──────── SUPPLIED MATERIAL ────────

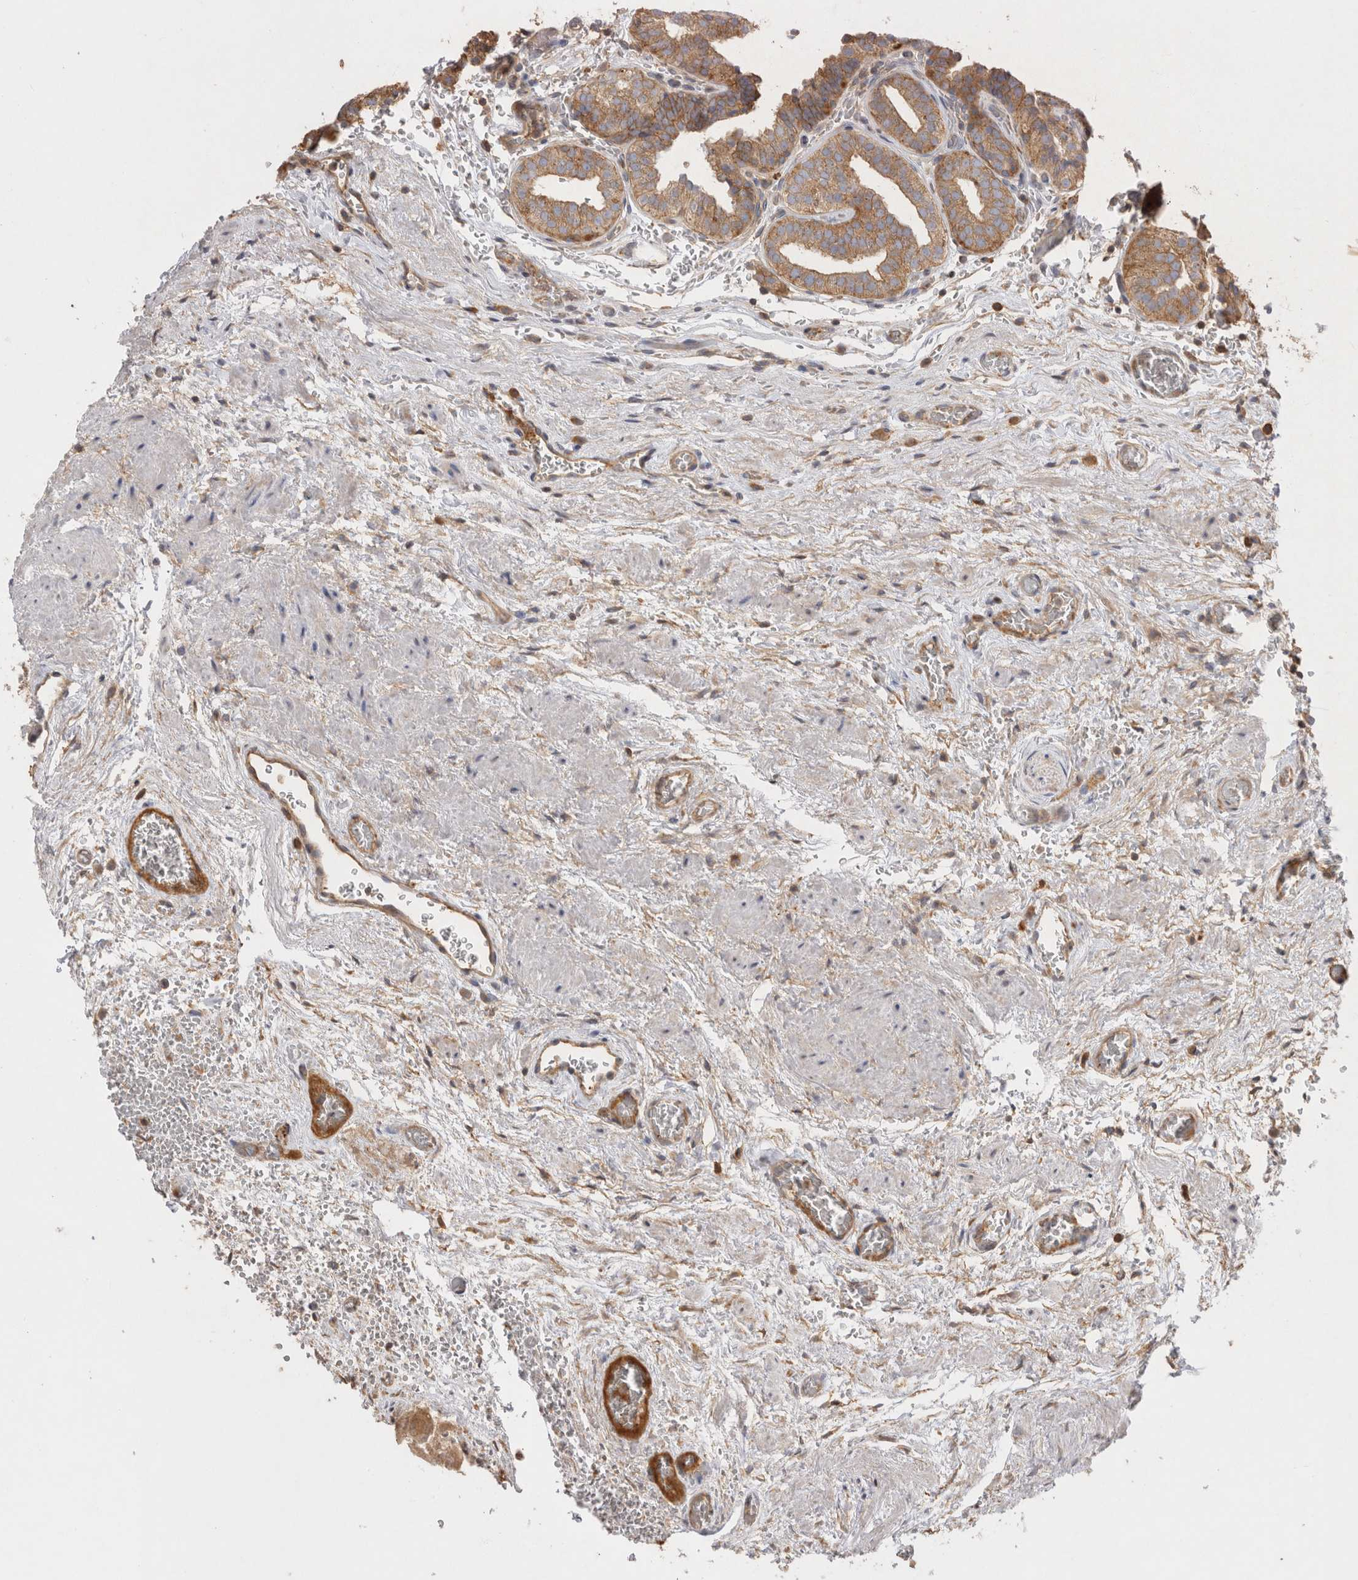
{"staining": {"intensity": "moderate", "quantity": ">75%", "location": "cytoplasmic/membranous"}, "tissue": "prostate", "cell_type": "Glandular cells", "image_type": "normal", "snomed": [{"axis": "morphology", "description": "Normal tissue, NOS"}, {"axis": "topography", "description": "Prostate"}], "caption": "Brown immunohistochemical staining in benign human prostate displays moderate cytoplasmic/membranous positivity in approximately >75% of glandular cells.", "gene": "CHMP6", "patient": {"sex": "male", "age": 48}}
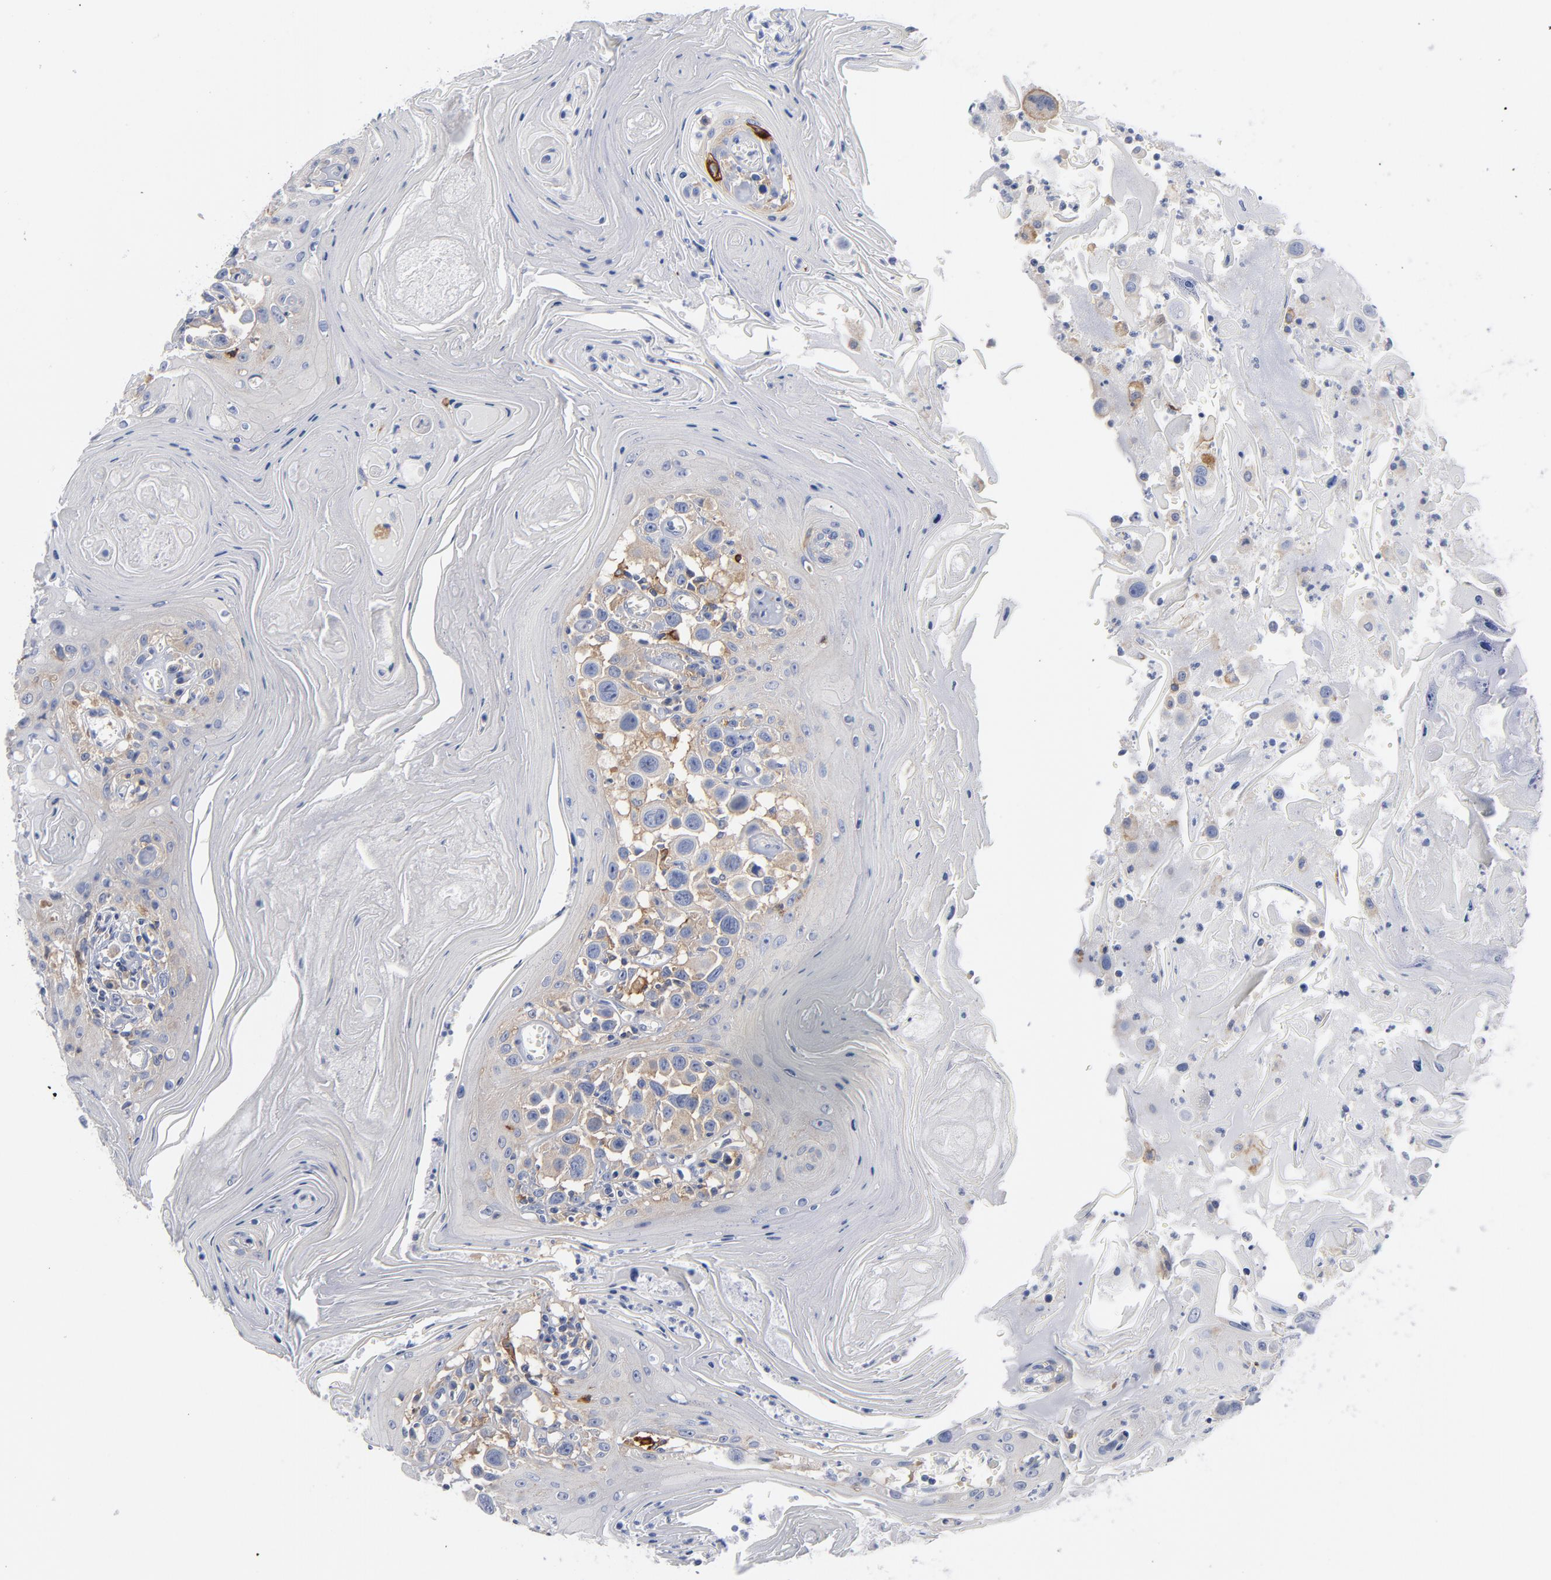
{"staining": {"intensity": "weak", "quantity": "25%-75%", "location": "cytoplasmic/membranous"}, "tissue": "head and neck cancer", "cell_type": "Tumor cells", "image_type": "cancer", "snomed": [{"axis": "morphology", "description": "Squamous cell carcinoma, NOS"}, {"axis": "topography", "description": "Oral tissue"}, {"axis": "topography", "description": "Head-Neck"}], "caption": "Weak cytoplasmic/membranous expression is present in about 25%-75% of tumor cells in squamous cell carcinoma (head and neck).", "gene": "CD86", "patient": {"sex": "female", "age": 76}}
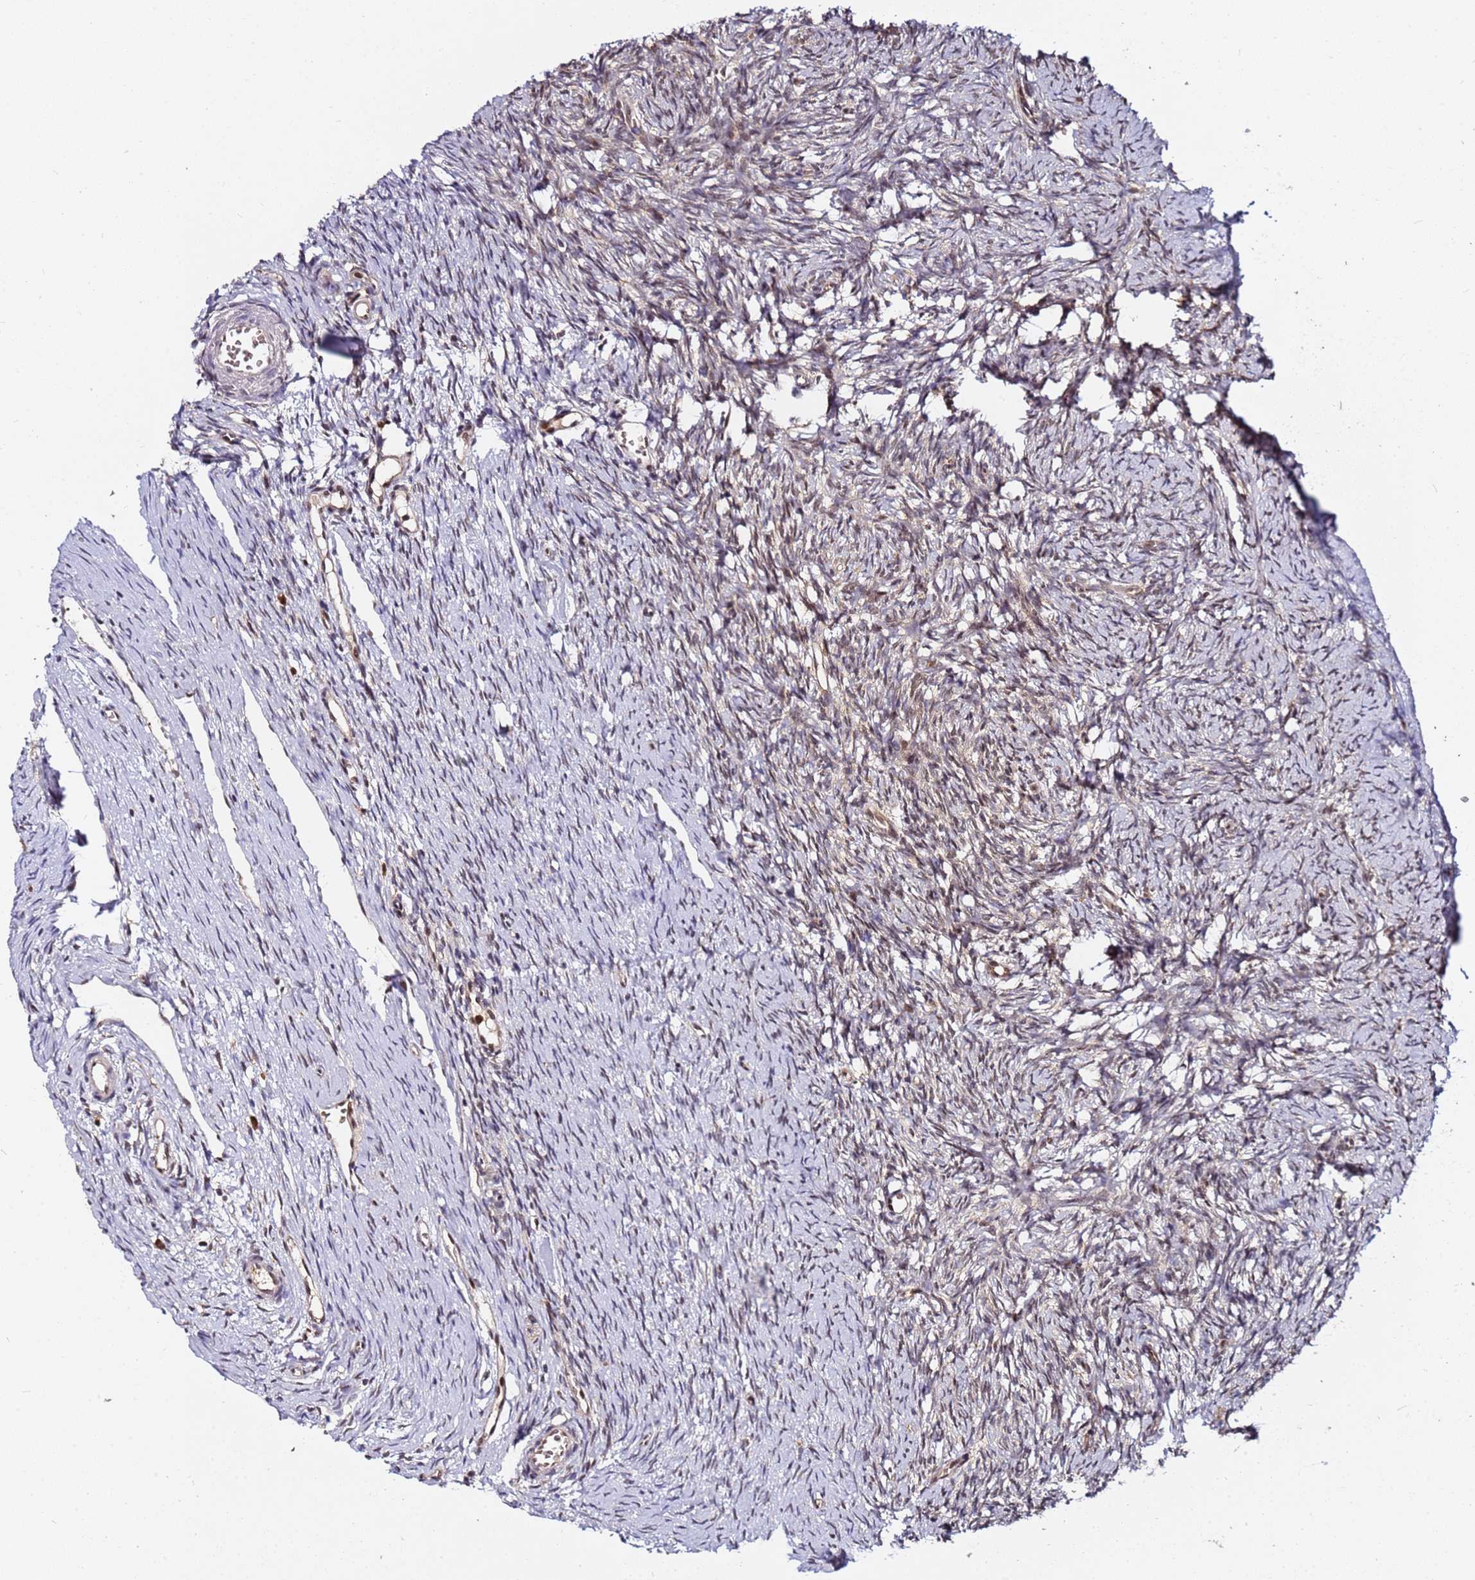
{"staining": {"intensity": "weak", "quantity": "25%-75%", "location": "cytoplasmic/membranous"}, "tissue": "ovary", "cell_type": "Ovarian stroma cells", "image_type": "normal", "snomed": [{"axis": "morphology", "description": "Normal tissue, NOS"}, {"axis": "topography", "description": "Ovary"}], "caption": "Protein expression analysis of normal ovary reveals weak cytoplasmic/membranous staining in approximately 25%-75% of ovarian stroma cells.", "gene": "RGS18", "patient": {"sex": "female", "age": 51}}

────────

● **EXERCISE DIRECTIONS**: Starting at the line that holds "cytoplasmic/membranous expression is", copy each line exactly through the end of the material above, keeping both ends and dropping the pictures.

● **EXPECTED ANSWER**:
{"staining": {"intensity": "weak", "quantity": "25%-75%", "location": "cytoplasmic/membranous"}, "tissue": "head and neck cancer", "cell_type": "Tumor cells", "image_type": "cancer", "snomed": [{"axis": "morphology", "description": "Squamous cell carcinoma, NOS"}, {"axis": "topography", "description": "Oral tissue"}, {"axis": "topography", "description": "Head-Neck"}], "caption": "Weak cytoplasmic/membranous expression is present in about 25%-75% of tumor cells in squamous cell carcinoma (head and neck).", "gene": "CD86", "patient": {"sex": "female", "age": 76}}
{"staining": {"intensity": "weak", "quantity": "25%-75%", "location": "cytoplasmic/membranous"}, "tissue": "ovary", "cell_type": "Ovarian stroma cells", "image_type": "normal", "snomed": [{"axis": "morphology", "description": "Normal tissue, NOS"}, {"axis": "topography", "description": "Ovary"}], "caption": "Protein expression analysis of normal ovary reveals weak cytoplasmic/membranous staining in approximately 25%-75% of ovarian stroma cells.", "gene": "RGS18", "patient": {"sex": "female", "age": 51}}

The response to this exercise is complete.